How do you know if your baby has an FASD?
There’s no test to check for FASDs. If your baby’s health care provider thinks your baby may have an FASD, she may:
- Give your baby a physical exam to look for facial features caused by FASDs and to check your baby’s length and weight. Babies with FASDs may have growth problems.
- Use tests, like magnetic resonance imaging (also called MRI), to check your baby’s brain. An MRI is a test that makes a detailed picture of the inside of the body, like of your baby’s brain. The test is painless and safe for your baby.
How are FASDs treated?
There is no cure for FASDs. If your baby has an FASD, her provider may want your baby to see other providers and specialists, like:
- A developmental pediatrician. This is a doctor who has special training in child development and taking care of children with special needs.
- A child psychologist. This is a mental health professional who has special training to take care of children with emotional or mental health problems.
- Clinical geneticist. This is a doctor who helps find out the causes of birth defects and other genetic conditions.
If your child has an FASD, talk to her provider about kinds of treatments she may need, including:
- Early intervention services. Getting these services as soon as possible can help improve your baby’s development. The services can help children from birth through 3 years old learn important skills, like how to talk, walk and interact with others. To find out about early intervention services in your state, visit the Early Childhood Technical Assistance Center.

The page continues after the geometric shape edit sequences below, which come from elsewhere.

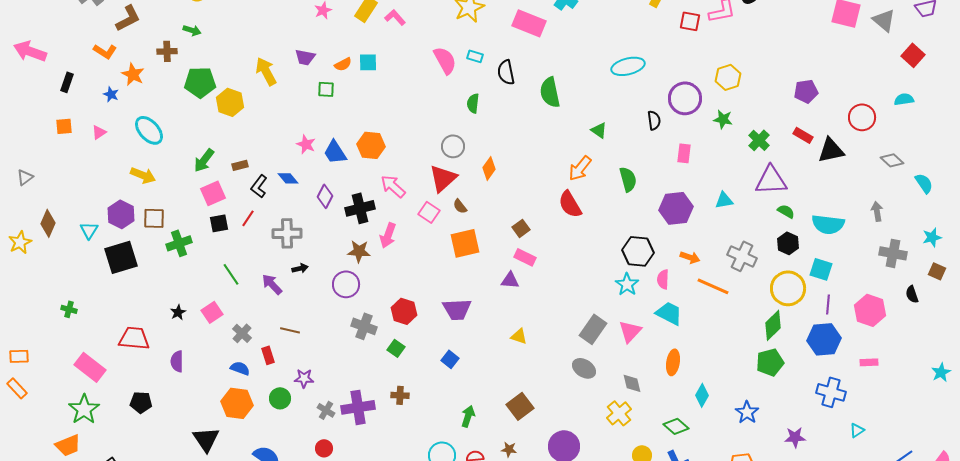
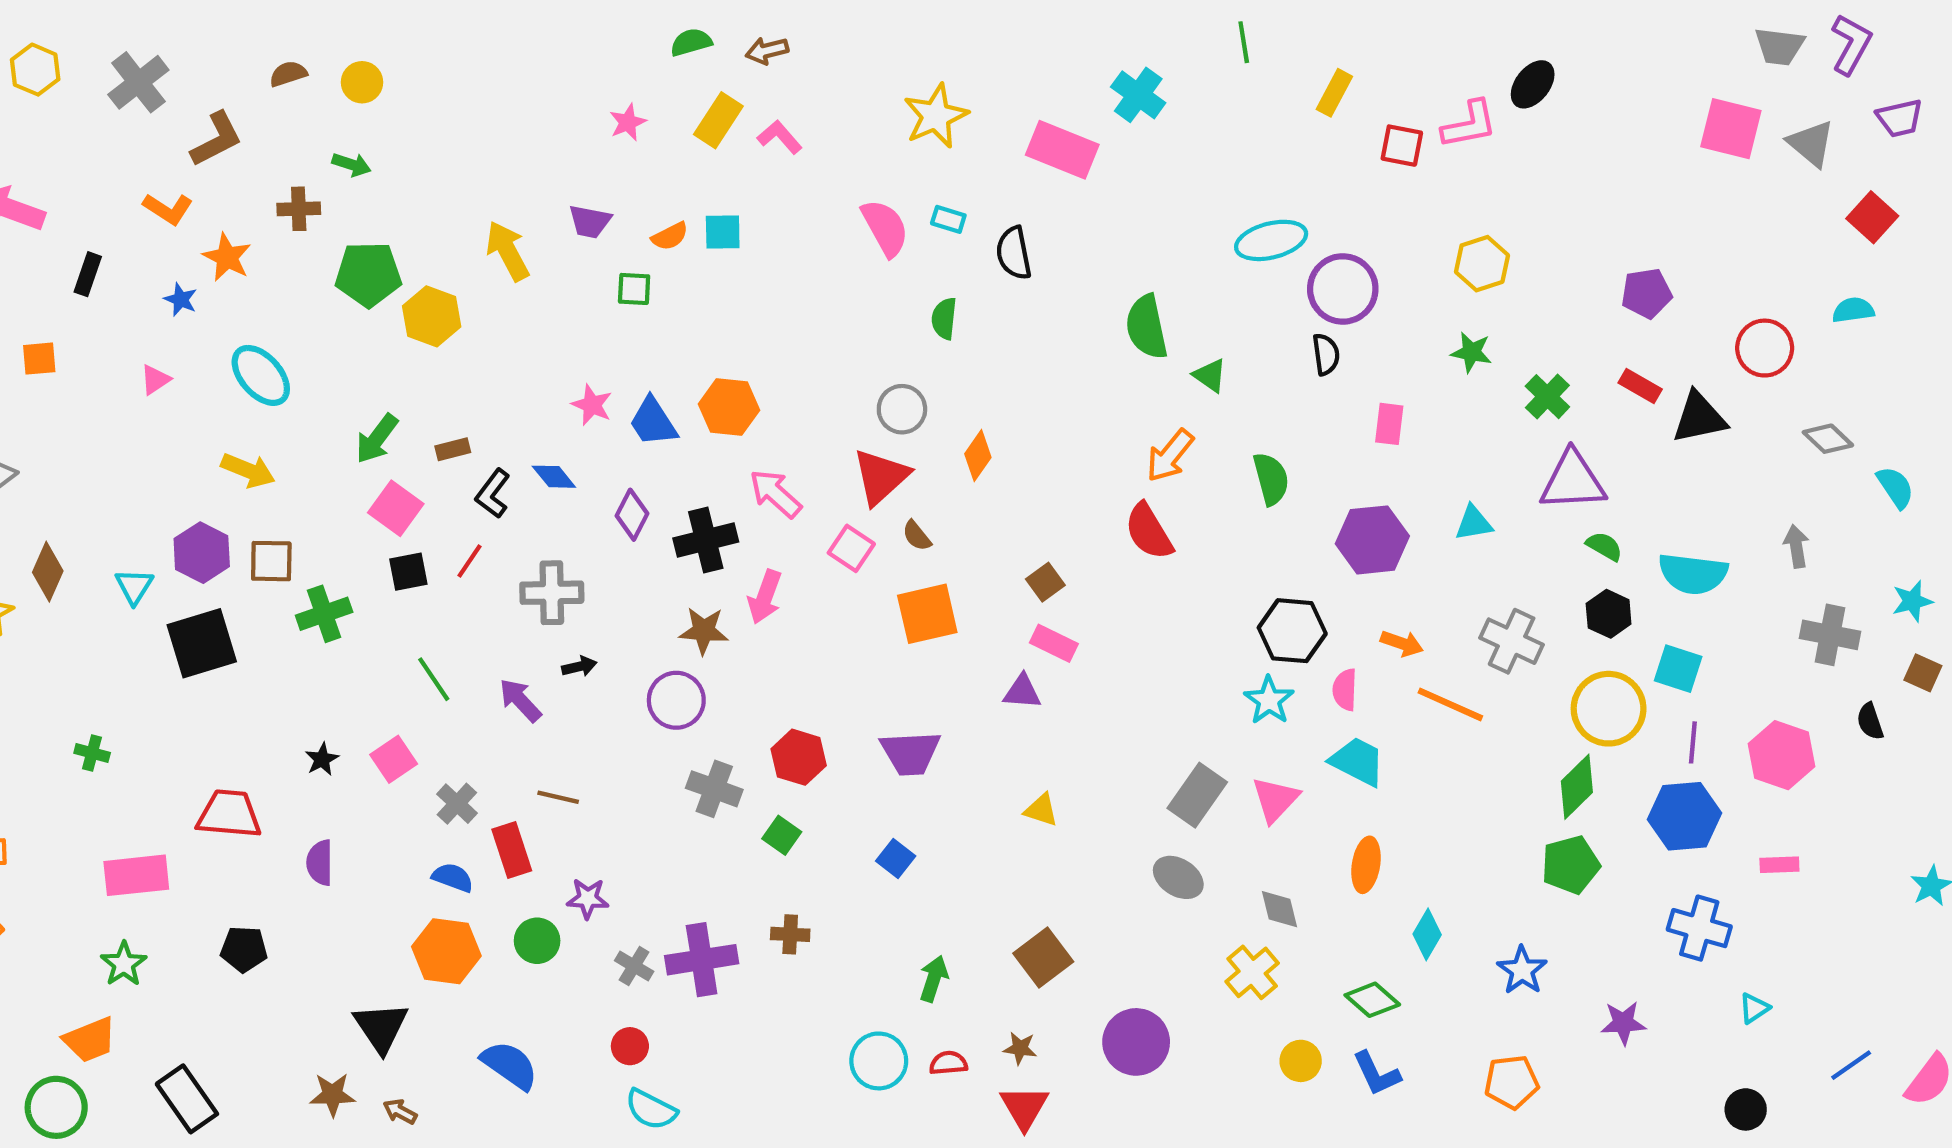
green semicircle: (550, 92) -> (1147, 327), moved
purple circle: (685, 98) -> (1343, 289), moved
orange square: (64, 126) -> (39, 359), moved
pink square: (213, 193) -> (396, 508), turned -30
red rectangle: (268, 355) -> (512, 850), size x1.4
pink rectangle: (90, 367) -> (136, 875), turned -44
green star: (84, 409) -> (124, 964), size x0.7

- Medicines to help manage behavior problems, mood problems and anxiety (feeling worried or afraid)
- Behavior and education therapy that can help your child with thinking skills, including help with memory, planning and solving problems. Some children with FASDs may need special help with math. This kind of therapy also can help your child develop self-control and social skills to help her learn how to make friends and get along with others.
- Training to help with hearing and speech
- Alternative treatments that may help your child relax and reduce stress. These may include relaxation therapy, meditation, exercise and art therapy (like drawing, painting or playing an instrument). These treatments may help reduce your child’s stress, improve concentration and help develop social skills.
As a parent of a child with an FASD, you can get special training to help you learn about your child’s condition and help her learn skills she needs for everyday life. You can do parent training in groups or with just your family. Talk to your child’s provider about where to find a provider or classes for parents of children with an FASD.